> PASSAGE SHOWN
Opinion
2022AP671
04-12-2023
This opinion will not be published. See Wis. Stat. Rule 809.23(1)(b)5.
APPEAL from an order of the circuit court for Winnebago County No. 2021CV812: SCOTT C. WOLDT, Judge. Affirmed.
Before Gundrum, P.J., Grogan and Lazar, JJ.
Per curiam opinions may not be cited in any court of this state as precedent or authority, except for the limited purposes specified in Wis.Stat. Rule 809.23(3).
PER CURIAM.
¶1 In this partition action, Dianne E. Kallas, Daniel L. Kallas, Mark A. Kallas, and Robert J. O'Keefe (collectively, "the Kallases") appeal an order approving a referee's sale of real property to Michael J. Pamer for $600,001. The Kallases assert the circuit court, exercising its equitable authority, erroneously exercised its discretion in three ways: (1) by amending the order appointing the referee to clarify that the referee could accept bids from parties lacking an ownership interest during a short window prior to listing with a broker; (2) by failing to comply with Wis.Stat. § 842.07 (2021-22) before ordering that the property be put up for auction; and (3) by allowing the auction to proceed without public notice. We reject these arguments and affirm because we conclude the court acted within the bounds of its discretion.
All references to the Wisconsin Statutes are to the 2021-22 version unless otherwise noted.
BACKGROUND
¶2 Robert E. Lee, Katherine A. Lee, Gary E. Lee, Spencer Lee, Nicole Rae Lee, Scott Nigbor, Jeanette F. Nigbor, Aaron Knobloch, Brian Loker, and Michelle A. Loker (collectively, "the Lees") commenced this action to partition agricultural and recreational land in Winnebago County ("the Property"). The Property's ownership is heavily diluted, with fractional shares as little as 1/30th. As an affirmative defense to the Lees' complaint, the Kallases asserted that they were "able to purchase the Property at a fair and equitable amount which would avoid unnecessary broker fees." By amended complaint, Pamer Farms LLP, which had leased the agricultural portion of the Property until December 2021, was joined as a party.
¶3 Shortly after filing the action, the Lees moved for the appointment of a referee. As grounds, the Lees asserted that the nature of the Property and the fractional interests involved made partition impossible as a matter of law. The Lees also suggested that a judicial sale would be prejudicial to the parties, as a sheriff's sale was unlikely to bring the best price. Citing a circuit court's authority to fashion an equitable remedy in partition actions, the Lees suggested that the referee be permitted to market and list the Property for sale using a licensed real estate broker. The Lees argued that a referee, exercising sound business judgment, would be able to obtain the best offer for the Property.

> STORED DATA
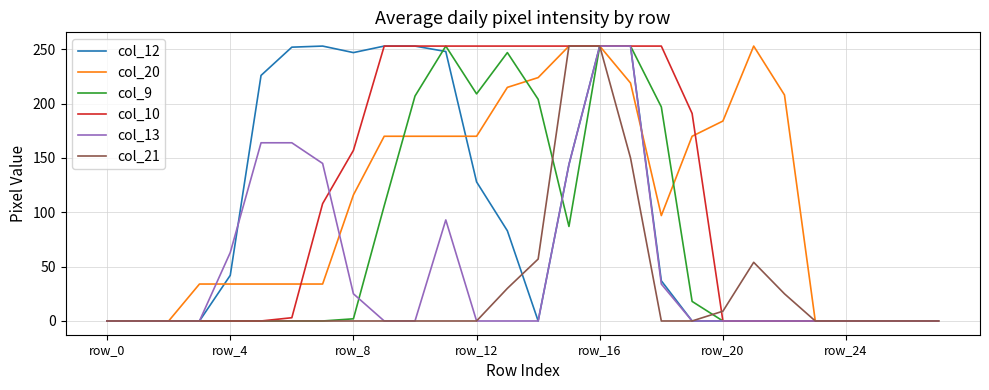

Reading right to left, extract all data points from this chart.

col_12: 0	0	0	0	0	0	0	0	0	37	253	253	144	0	83	128	248	253	253	247	253	252	226	42	0	0	0	0
col_20: 0	0	0	0	0	208	253	184	170	97	219	253	253	224	215	170	170	170	170	116	34	34	34	34	34	0	0	0
col_9: 0	0	0	0	0	0	0	0	18	197	253	253	87	204	247	209	253	207	106	2	0	0	0	0	0	0	0	0
col_10: 0	0	0	0	0	0	0	0	191	253	253	253	253	253	253	253	253	253	253	157	108	3	0	0	0	0	0	0
col_13: 0	0	0	0	0	0	0	0	0	34	253	253	144	0	0	0	93	0	0	25	145	164	164	63	0	0	0	0
col_21: 0	0	0	0	0	25	54	9	0	0	150	253	253	57	30	0	0	0	0	0	0	0	0	0	0	0	0	0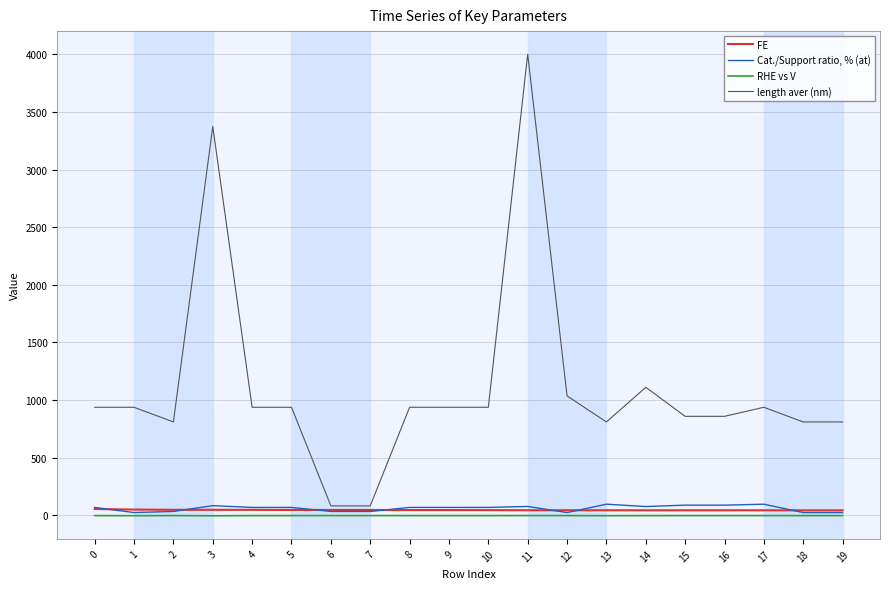

Is this an area chart (filled region under the line)?

No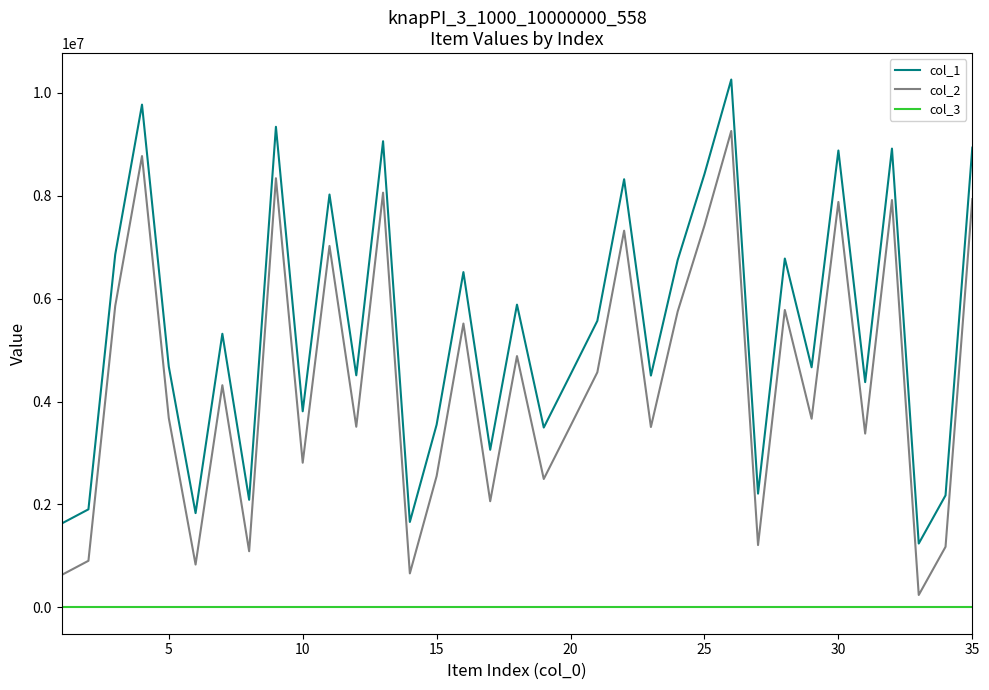

What is the maximum value shown in the chart?

10260281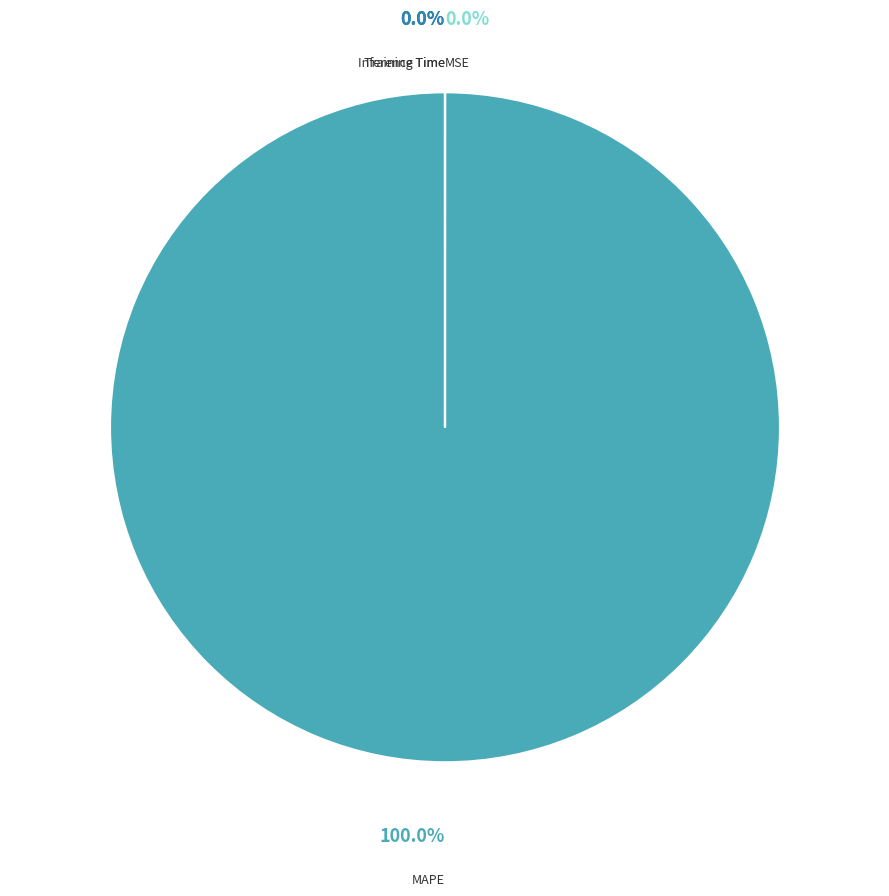

Does any single category account for the majority?

Yes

> PROBLEM SET
**a)** Answer these questions from the court opinion on the partition action:
(i) For what price was the real property sold to Michael J. Pamer?
(ii) What is the smallest fractional share in the Property that the opinion mentions?
(iii) Until when did Pamer Farms LLP lease the agricultural portion of the Property?
**b)** Does each statement below agree with the court opinion on the partition action? Answer yes or no and quote the words from the opinion that decide it.
(i) The Property lies in Winnebago County.
(ii) The Lees argued that a sheriff's sale would probably bring the best price.
(iii) The opinion is to be published.
**c)** Carry on the court opinion on the partition action, starting after its last sentence.

> SOLVED TASKS
**a)**
(i) $600,001
(ii) 1/30th
(iii) December 2021

**b)**
(i) Yes: "partition agricultural and recreational land in Winnebago County"
(ii) No: "a sheriff's sale was unlikely to bring the best price"
(iii) No: "This opinion will not be published."

**c)**
¶4 There was no opposition to the motion; the Lees' attorney represented at a hearing on the motion that because of the fractional interests "the parties I think are generally in agreement it should be sold." He requested that the referee be permitted to "seek opinions of valuation from realtors, but before he lists it, he lets the parties know and maybe we'll get an auction scenario." The Kallases' attorney agreed.
¶5 The circuit court's December 22, 2021 order authorized the referee to enter into a listing contract with a disinterested real estate broker, but it stated that prior to listing the Property with a broker, the referee was to notify the parties of the proposed listing price and allow for "a short period (in his discretion) during which the interested parties may come forward with offers at a price which the referee deems reasonable and acceptable." Upon receipt of an offer the referee deemed reasonable and acceptable, he was to move the court for an order approving the highest and best offer as well as authorization to complete the sale.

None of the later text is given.